Extracted data entries:
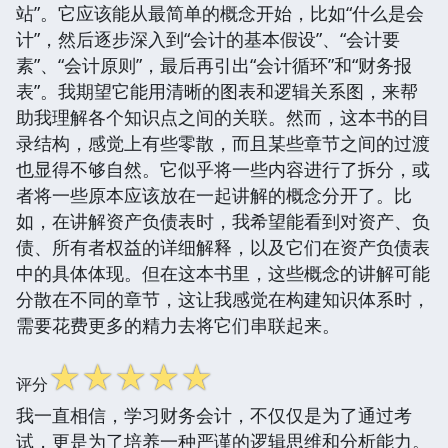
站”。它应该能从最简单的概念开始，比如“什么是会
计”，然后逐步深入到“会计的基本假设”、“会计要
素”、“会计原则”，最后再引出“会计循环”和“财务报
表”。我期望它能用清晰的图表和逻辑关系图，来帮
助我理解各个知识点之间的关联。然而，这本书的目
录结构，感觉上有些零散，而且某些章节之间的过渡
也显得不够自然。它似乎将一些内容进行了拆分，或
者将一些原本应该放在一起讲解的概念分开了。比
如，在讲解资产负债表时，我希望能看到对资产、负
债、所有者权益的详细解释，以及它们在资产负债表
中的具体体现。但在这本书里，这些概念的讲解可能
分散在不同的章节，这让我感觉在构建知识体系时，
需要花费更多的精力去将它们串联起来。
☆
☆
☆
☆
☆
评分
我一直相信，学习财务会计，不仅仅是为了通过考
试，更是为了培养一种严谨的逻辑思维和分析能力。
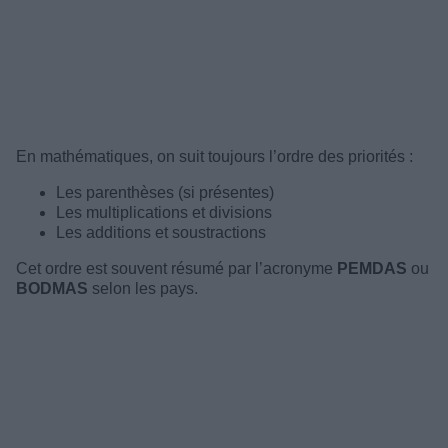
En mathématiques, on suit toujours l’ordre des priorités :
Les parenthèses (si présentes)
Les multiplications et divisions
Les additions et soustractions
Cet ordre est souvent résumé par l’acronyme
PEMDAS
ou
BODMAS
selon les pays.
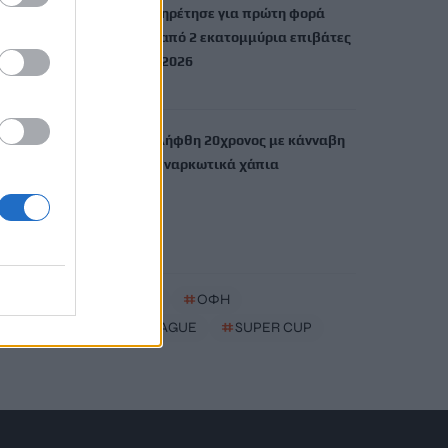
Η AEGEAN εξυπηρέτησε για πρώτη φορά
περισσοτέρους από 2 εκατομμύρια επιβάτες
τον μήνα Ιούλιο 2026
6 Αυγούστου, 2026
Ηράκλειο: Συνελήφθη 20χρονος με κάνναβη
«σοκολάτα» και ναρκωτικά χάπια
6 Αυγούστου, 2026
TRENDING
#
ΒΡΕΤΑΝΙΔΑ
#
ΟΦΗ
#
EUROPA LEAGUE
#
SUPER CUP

[Aim of the task] Return the text read from each item, line for line and unchanged, covering all the items. Leave the pictures out of your answer.

[Final answer]
站”。它应该能从最简单的概念开始，比如“什么是会
计”，然后逐步深入到“会计的基本假设”、“会计要
素”、“会计原则”，最后再引出“会计循环”和“财务报
表”。我期望它能用清晰的图表和逻辑关系图，来帮
助我理解各个知识点之间的关联。然而，这本书的目
录结构，感觉上有些零散，而且某些章节之间的过渡
也显得不够自然。它似乎将一些内容进行了拆分，或
者将一些原本应该放在一起讲解的概念分开了。比
如，在讲解资产负债表时，我希望能看到对资产、负
债、所有者权益的详细解释，以及它们在资产负债表
中的具体体现。但在这本书里，这些概念的讲解可能
分散在不同的章节，这让我感觉在构建知识体系时，
需要花费更多的精力去将它们串联起来。
☆
☆
☆
☆
☆
评分
我一直相信，学习财务会计，不仅仅是为了通过考
试，更是为了培养一种严谨的逻辑思维和分析能力。
En mathématiques, on suit toujours l’ordre des priorités :
Les parenthèses (si présentes)
Les multiplications et divisions
Les additions et soustractions
Cet ordre est souvent résumé par l’acronyme
PEMDAS
ou
BODMAS
selon les pays.
Η AEGEAN εξυπηρέτησε για πρώτη φορά
περισσοτέρους από 2 εκατομμύρια επιβάτες
τον μήνα Ιούλιο 2026
6 Αυγούστου, 2026
Ηράκλειο: Συνελήφθη 20χρονος με κάνναβη
«σοκολάτα» και ναρκωτικά χάπια
6 Αυγούστου, 2026
TRENDING
#
ΒΡΕΤΑΝΙΔΑ
#
ΟΦΗ
#
EUROPA LEAGUE
#
SUPER CUP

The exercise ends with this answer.